Source passage:
start
Dunes are rhythmic features that develop at the interface of a flow field and a mobile bed. In fluvial environments, dunes play an important role in various flow and transport processes on multiple scales. Flow separation downstream of steep dunes opposes the mean flow, increasing hydraulic roughness (Maddux et al., 2003a, b). Moreover, turbulent flow structures generated over dunes play a key role in the generation of instantaneous bed shear stresses and bed load sediment movement and resuspension (Nelson et al., 1993, 1995; McLean et al., 1999; Cellino and Graf, 2000; Bradley et al., 2013). In river management, bedform dynamics are of interest for fairway navigability, flood risk protection and stability of infrastructure. As a result, fluvial dunes have been a subject of extensive research over the past few decades.
Systematic identification and characterization of dunes from bed elevation scans greatly aid these research efforts. Examples are field and flume studies that investigate the development of dunes under a range of conditions (Bradley and Venditti, 2017; Reesink et al., 2018; Venditti et al., 2016; Cisneros et al., 2020; Naqshband and Hoitink, 2020; Wilbers and Ten Brinke, 2003; Chen et al., 2012). Understanding and predicting the relationship between hydrodynamics and dune characteristics is of vital importance for operational modeling and flood risk assessments. Similarly, field and flume studies aim to discover how dune characteristics impact the mean and turbulent flow field and the associated sediment dynamics (Kwoll et al., 2016; Lefebvre et al., 2016; Parsons et al., 2005; Best and Kostaschuk, 2002; Bradley et al., 2013). Bed load sediment transport can be quantified based on dune shape and migration speed observed in the field (Abraham et al., 2011; McElroy and Mohrig, 2009; Simons et al., 1965). Each of these research fields requires dune identification and characterization, which are particularly challenging where dunes fields are complex or irregular and where multiple scales coexist.
In fluvial systems, two scales of dunes often coexist: larger, primary dunes and small, secondary dunes that are superimposed on the primary dunes. The secondary bedforms have long been considered an attribute of primary dunes, converting simple dunes into compound dunes (Ashley, 1990). Recent studies have shed light on the relevance of the small bedforms, which have been observed in river systems worldwide (Carling et al., 2000; Cisneros et al., 2020; Galeazzi et al., 2018; Harbor, 1998; Parsons et al., 2005; Wilbers and Ten Brinke, 2003; Zomer et al., 2021). Secondary bedforms are not limited to the primary dune stoss but can migrate over of the full length of the primary bedform (Galeazzi et al., 2018; Zomer et al., 2021). They possess steep leeside angles that are likely to influence the total roughness and also affect primary dune development (Reesink and Bridge, 2007). The bed load transport associated with secondary bedform migration is similar to that associated with primary dunes, due to their high migration speed (Zomer et al., 2021; Venditti et al., 2005). The expected increase in spatial and temporal resolution of bathymetric data sets further stimulates research on this smallest dune scale.
end
Stored items:
start
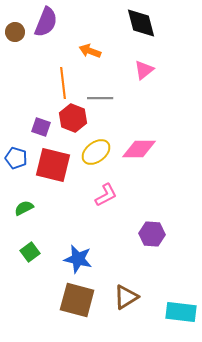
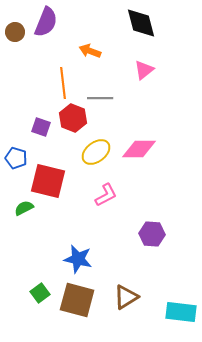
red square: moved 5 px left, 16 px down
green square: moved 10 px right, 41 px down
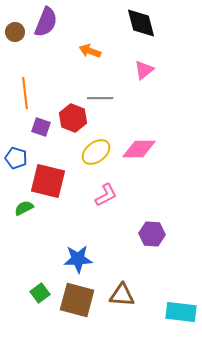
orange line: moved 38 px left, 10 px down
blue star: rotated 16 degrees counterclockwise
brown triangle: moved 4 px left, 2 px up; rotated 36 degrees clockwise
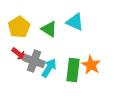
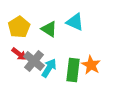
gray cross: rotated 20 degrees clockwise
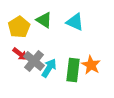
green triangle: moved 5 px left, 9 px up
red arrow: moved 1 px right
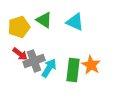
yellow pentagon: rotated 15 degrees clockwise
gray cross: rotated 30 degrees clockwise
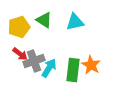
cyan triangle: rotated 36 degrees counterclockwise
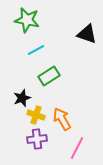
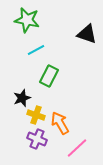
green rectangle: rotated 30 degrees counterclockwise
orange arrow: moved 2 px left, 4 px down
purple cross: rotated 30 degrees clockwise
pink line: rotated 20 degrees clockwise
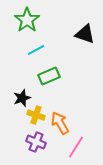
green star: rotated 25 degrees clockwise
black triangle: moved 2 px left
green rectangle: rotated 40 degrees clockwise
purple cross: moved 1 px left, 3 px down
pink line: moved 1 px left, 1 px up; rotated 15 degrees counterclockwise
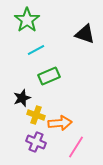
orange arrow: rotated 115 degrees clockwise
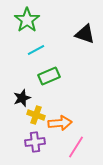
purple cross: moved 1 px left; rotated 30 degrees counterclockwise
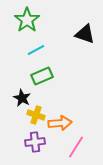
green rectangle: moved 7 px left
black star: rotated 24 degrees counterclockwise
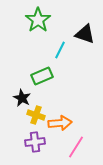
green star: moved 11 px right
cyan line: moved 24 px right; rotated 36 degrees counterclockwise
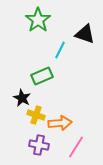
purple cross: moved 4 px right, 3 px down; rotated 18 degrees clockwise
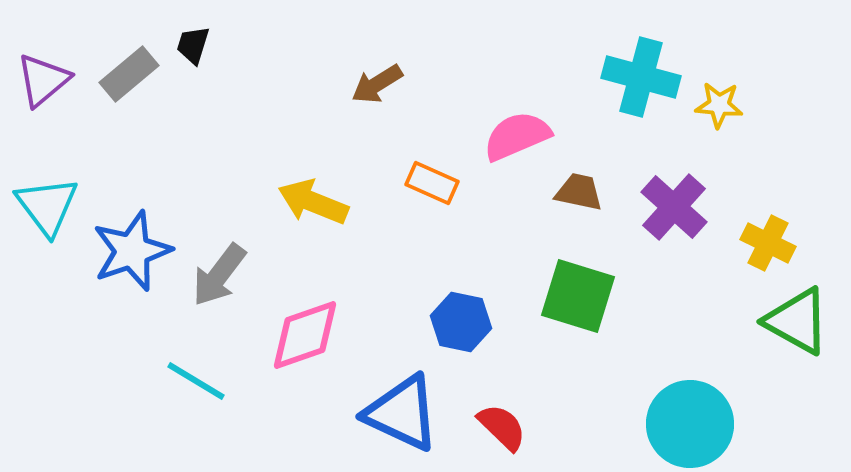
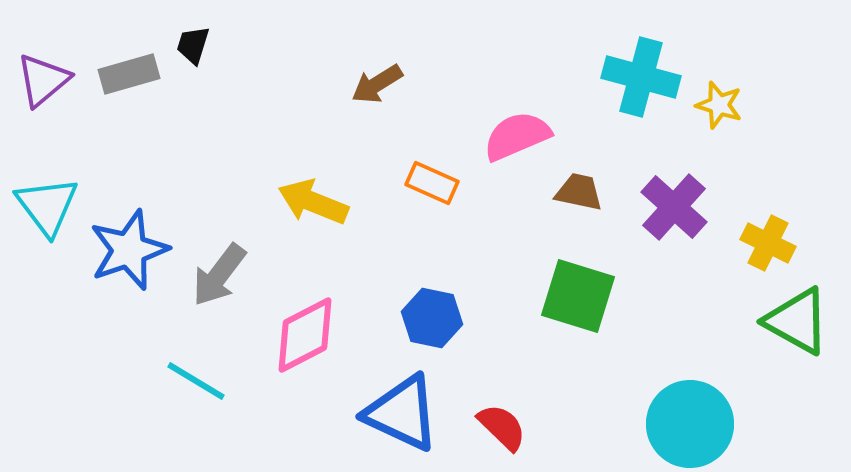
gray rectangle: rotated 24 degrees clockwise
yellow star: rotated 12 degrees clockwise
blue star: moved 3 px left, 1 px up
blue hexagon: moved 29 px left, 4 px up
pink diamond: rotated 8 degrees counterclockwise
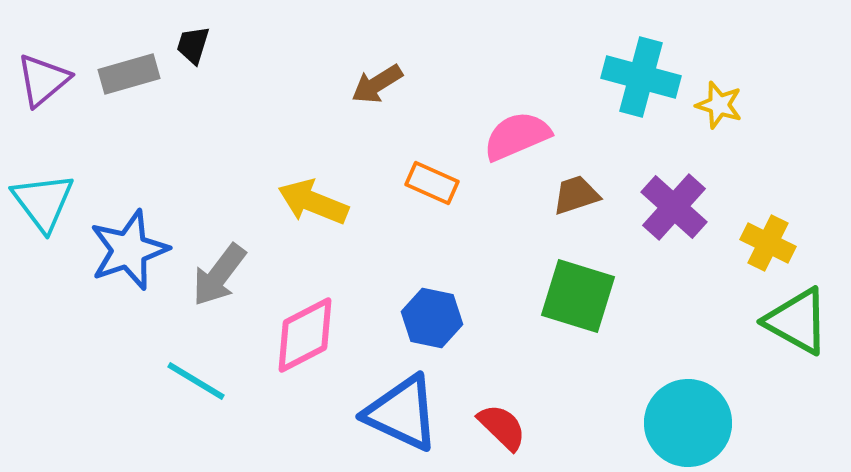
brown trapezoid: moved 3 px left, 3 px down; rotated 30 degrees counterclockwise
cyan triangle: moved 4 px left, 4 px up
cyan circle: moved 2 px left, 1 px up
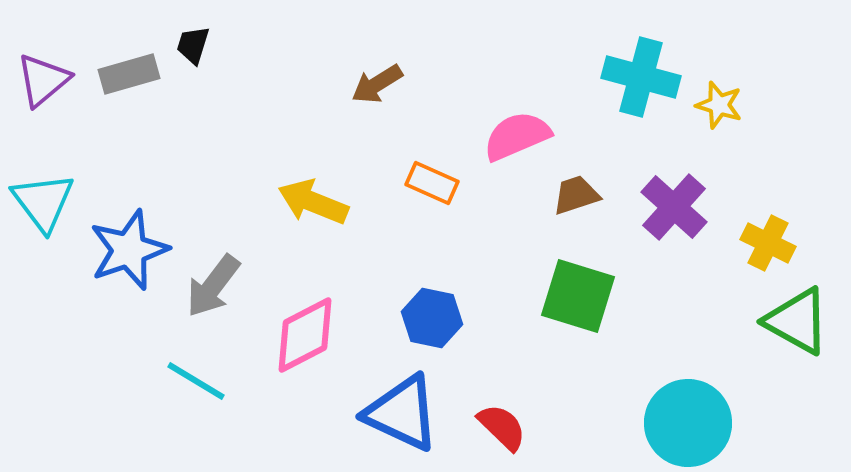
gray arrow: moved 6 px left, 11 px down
end
Problem set:
**A)** From the passage on river dunes, return the words starting at "Dunes are rhythmic" and stopping after "past few decades.".
**B)** According to the passage on river dunes, what kind of leeside angles do secondary bedforms possess?
**C)** Write what comes next in the passage on river dunes, starting after its final sentence.

Task responses:
**A)**
Dunes are rhythmic features that develop at the interface of a flow field and a mobile bed. In fluvial environments, dunes play an important role in various flow and transport processes on multiple scales. Flow separation downstream of steep dunes opposes the mean flow, increasing hydraulic roughness (Maddux et al., 2003a, b). Moreover, turbulent flow structures generated over dunes play a key role in the generation of instantaneous bed shear stresses and bed load sediment movement and resuspension (Nelson et al., 1993, 1995; McLean et al., 1999; Cellino and Graf, 2000; Bradley et al., 2013). In river management, bedform dynamics are of interest for fairway navigability, flood risk protection and stability of infrastructure. As a result, fluvial dunes have been a subject of extensive research over the past few decades.

**B)** Steep leeside angles.

**C)**
Various methods to quantify dune morphology have been developed (van Dijk et al., 2008; Gutierrez et al., 2013; Cisneros et al., 2020; Scheiber et al., 2021; Van der Mark and Blom, 2007; Wang et al., 2020; Lefebvre et al., 2021). In dealing with multiple scales of bedforms, several methods isolate bedforms based on size (Cisneros et al., 2020; Scheiber et al., 2021). This may not be suitable where the primary dune scale is fully covered by secondary dunes (Galeazzi et al., 2018; Zomer et al., 2021). Other methods apply filtering based on geostatistics (van Dijk et al., 2008), spectral methods (van Dijk et al., 2008; Cazenave et al., 2013; Lee et al., 2021), or spline functions following spectral analysis (Gutierrez et al., 2013; Wang et al., 2020). When using spectral filters, the reconstruction of the asymmetric shapes of highangle dunes cannot be performed without highfrequency base functions, which are removed in the filtering process, in turn leading to a misrepresentation of the steep leeside slope in the lowpassfiltered signal (Lee et al., 2021). In other filtering methods, a high degree of smoothing, which is inevitable in the presence of larger secondary bedforms, also significantly affects the primary leeside slope, leading to these methods missing secondary bedforms on the lee side or at the least significant underestimation of the leeside slopes. Smoothing filters might also distort the morphology of secondary bedforms if a highpassfiltered signal is used for the characterization of secondary bedforms.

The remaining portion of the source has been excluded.